Les premières rumeurs, lancées par le sprinteur belge Tim Merlier, n’étaient donc pas fantaisistes. Des travaux seraient en cours autour d’Abou Dhabi pour créer de véritables reliefs sur un terrain naturellement plat, en plein désert ou presque. Ces bosses seraient « taillées sur mesure » pour Pogačar, star du team UAE. De son côté, Cyclingnews évoque également une ascension en plein désert sur le site d’Al Wathba.
Un tracé « reconfiguré » qui rebattrait les cartes du maillot arc-en-ciel
Si l’information se confirme dans les plans de course, l’édition 2028 des mondiaux ne ressemblera pas à Doha 2016, paradis des purs sprinteurs. Le scénario se rapprocherait davantage d’un mondial « punchy », où les accélérations sèches et la tenue en bosse font la différence.
Les documents consultés par Marca font état d’une montée d’Al Wathba appelée à culminer autour de 3,5 à 4 km avec des passages à plus de 10 % dans le final, de quoi éroder les trains de sprint au fil des tours. Pour Merlier, « chaque génération de sprinteurs devrait avoir sa chance »… mais Abou Dhabi 2028 pourrait bien lui filer entre les doigts.

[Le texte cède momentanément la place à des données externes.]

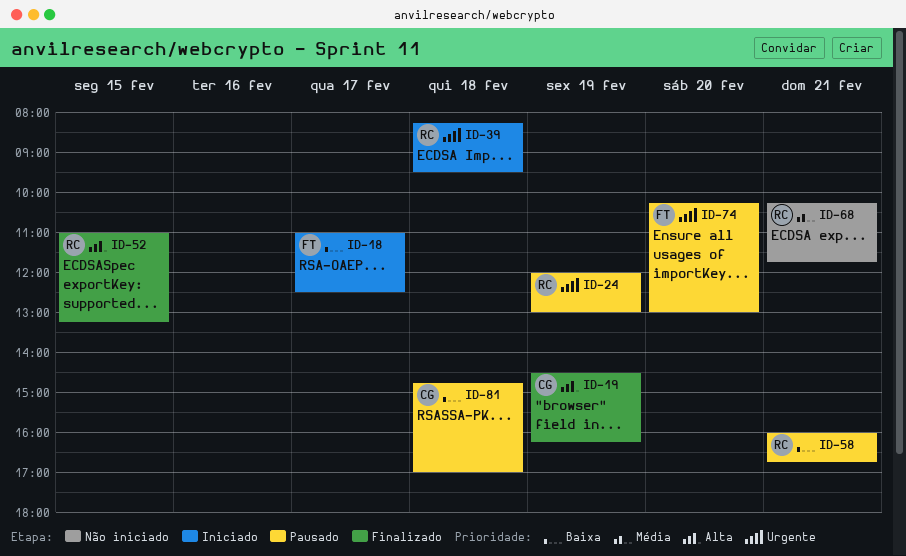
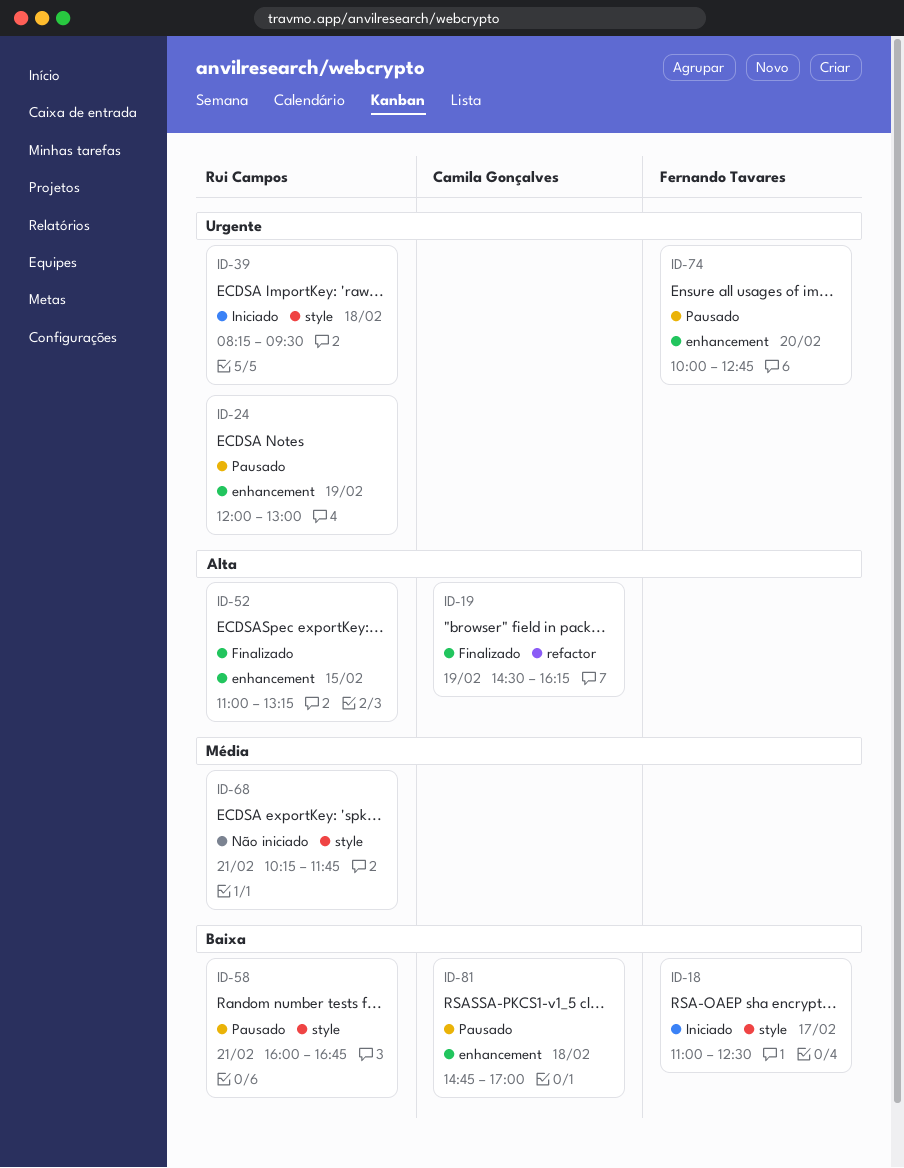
ID-74, begins: 10:15 -> 10:00
ID-74, ends: 13:00 -> 12:45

Dans ce contexte, difficile de ne pas penser à Pogačar. Le double vainqueur du Tour, sous contrat avec UAE jusqu’en 2030, a souvent brillé sur ces profils explosifs et connaît comme sa poche les routes locales du UAE Tour. Reste que l’UCI n’a pas officiellement dévoilé les parcours, et que le débat interroge l’équilibre des Mondiaux : alterner les profils pour offrir une vraie fenêtre aux sprinteurs fait aussi partie de l’ADN de l’événement. Entre spectacle garanti et équité sportive, la ligne de crête est fine… et la controverse ne fait que commencer.